◆ TEXT PASSAGE
■ ■ ■ ■ ■
# Can connectedness of fibers of a smooth map be checked on a dense set?

Suppose $f: M\to N$ is a smooth map between two smooth manifolds, with $M$ compact and connected, and suppose there is a dense subset of $f(M)$ where each fiber is connected, then each fiber of $f$ is connected.

If it helps, you can just consider the case where the set of regular values is dense in $f(M)$ and the fiber of each regular value is connected, and you want to prove every fiber of $f$ is connected.

• It might be good to rephrase this as an actual question and to change to title so that it reflects what you are actually asking. – Greg Stevenson Nov 4 '09 at 5:24
• I take your advice, thank you; but why do you think the title is inappropriate? – Wayne Nov 4 '09 at 5:37
• @Wayne: if somebody reads this title on the front page, they have no idea what the question is. Perhaps you could change it to "If the generic fibers of a smooth map are connected, are all fibers connected?" – Anton Geraschenko Nov 4 '09 at 5:39
• @Wayne: When you look at the homepage mathoverflow.net (rather than from the questions page), you can't see the statement of the question, just the title. So you should use the title to communicate the gist of the question. It makes it much more pleasant to browse the site if you can easily spot the questions you find interesting. – Anton Geraschenko Nov 4 '09 at 5:51
• I insist . – Anton Geraschenko Nov 4 '09 at 6:34

Perhaps I've misunderstood the question, but it looks like it's false.

Let M={(x,y)∈ℝ²|(x,y)≠(0,0)}, N=ℝ, and define f(x,y)=x. This is a smooth map of smooth manifolds, with the fibers over ℝ-{0} connected, but the fiber over 0 disconnected.
■ ■ ■ ■ ■
◆ RECORD LIST
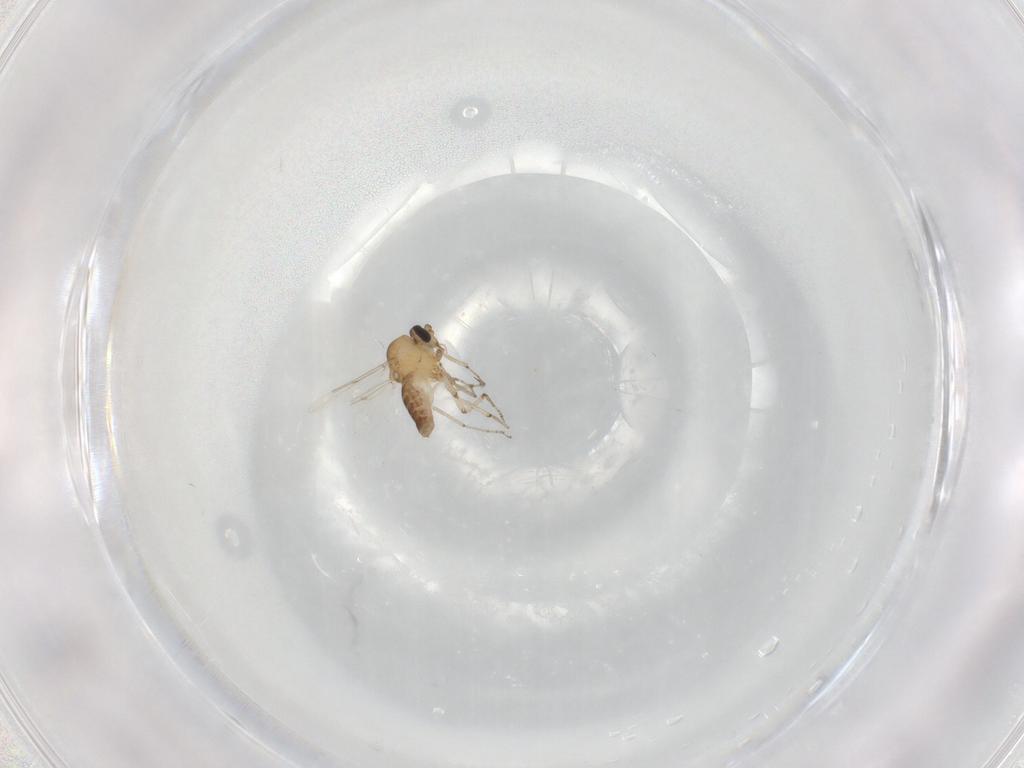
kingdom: Animalia
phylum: Arthropoda
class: Insecta
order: Diptera
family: Ceratopogonidae
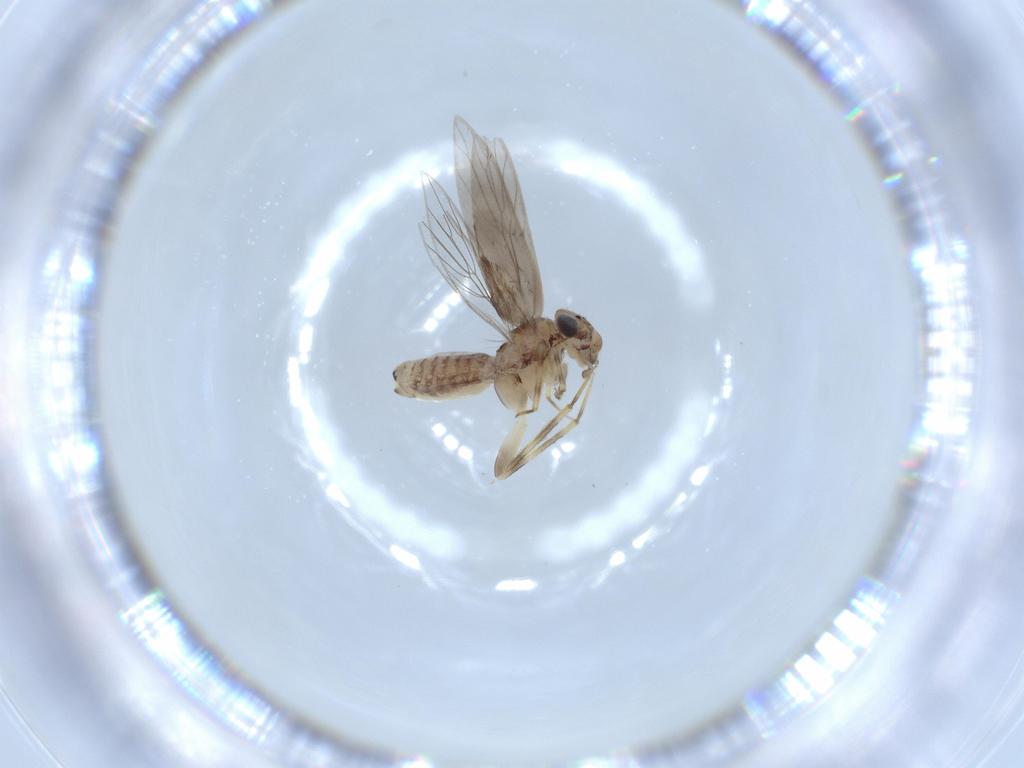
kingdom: Animalia
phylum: Arthropoda
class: Insecta
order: Psocodea
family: Lepidopsocidae
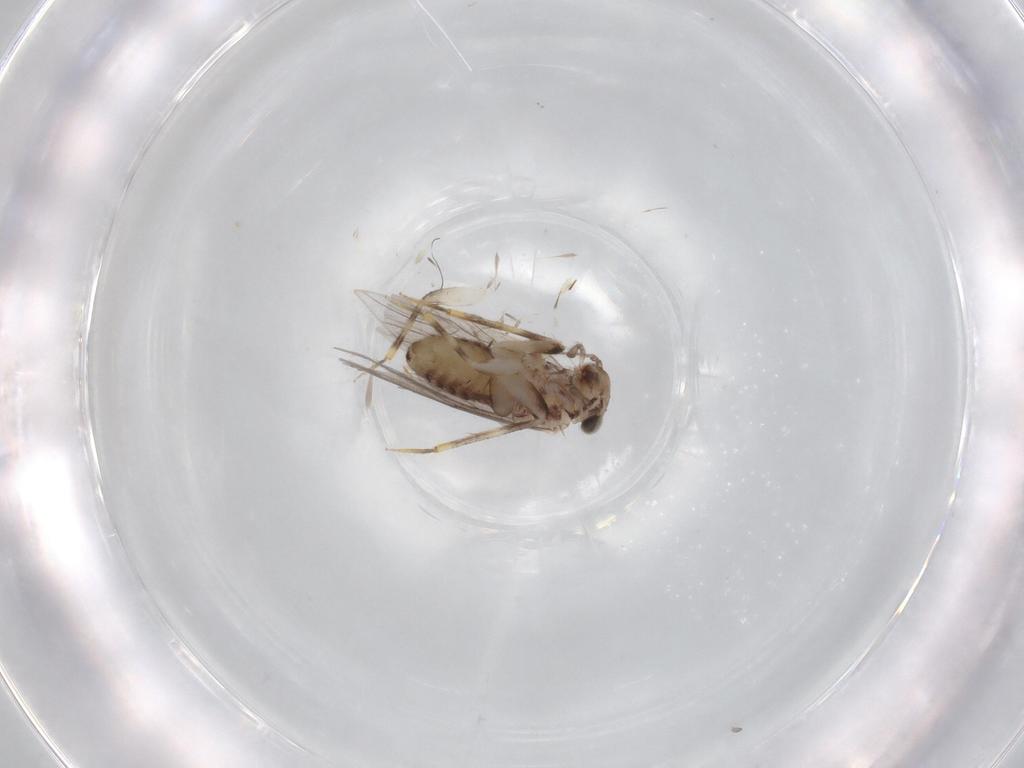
■ ■ ■ ■ ■
◆ WHAT THIS EXERCISE ASKS
1. List the posting times of the comments in the discussion of fibers of a smooth map.
2. Copy out the classification entries for the living things word for word, leaving the pictures out.

◆ FULL SOLUTIONS
1.
Nov 4 '09 at 5:24
Nov 4 '09 at 5:37
Nov 4 '09 at 5:39
Nov 4 '09 at 5:51
Nov 4 '09 at 6:34

2.
kingdom: Animalia
phylum: Arthropoda
class: Insecta
order: Diptera
family: Ceratopogonidae
kingdom: Animalia
phylum: Arthropoda
class: Insecta
order: Psocodea
family: Lepidopsocidae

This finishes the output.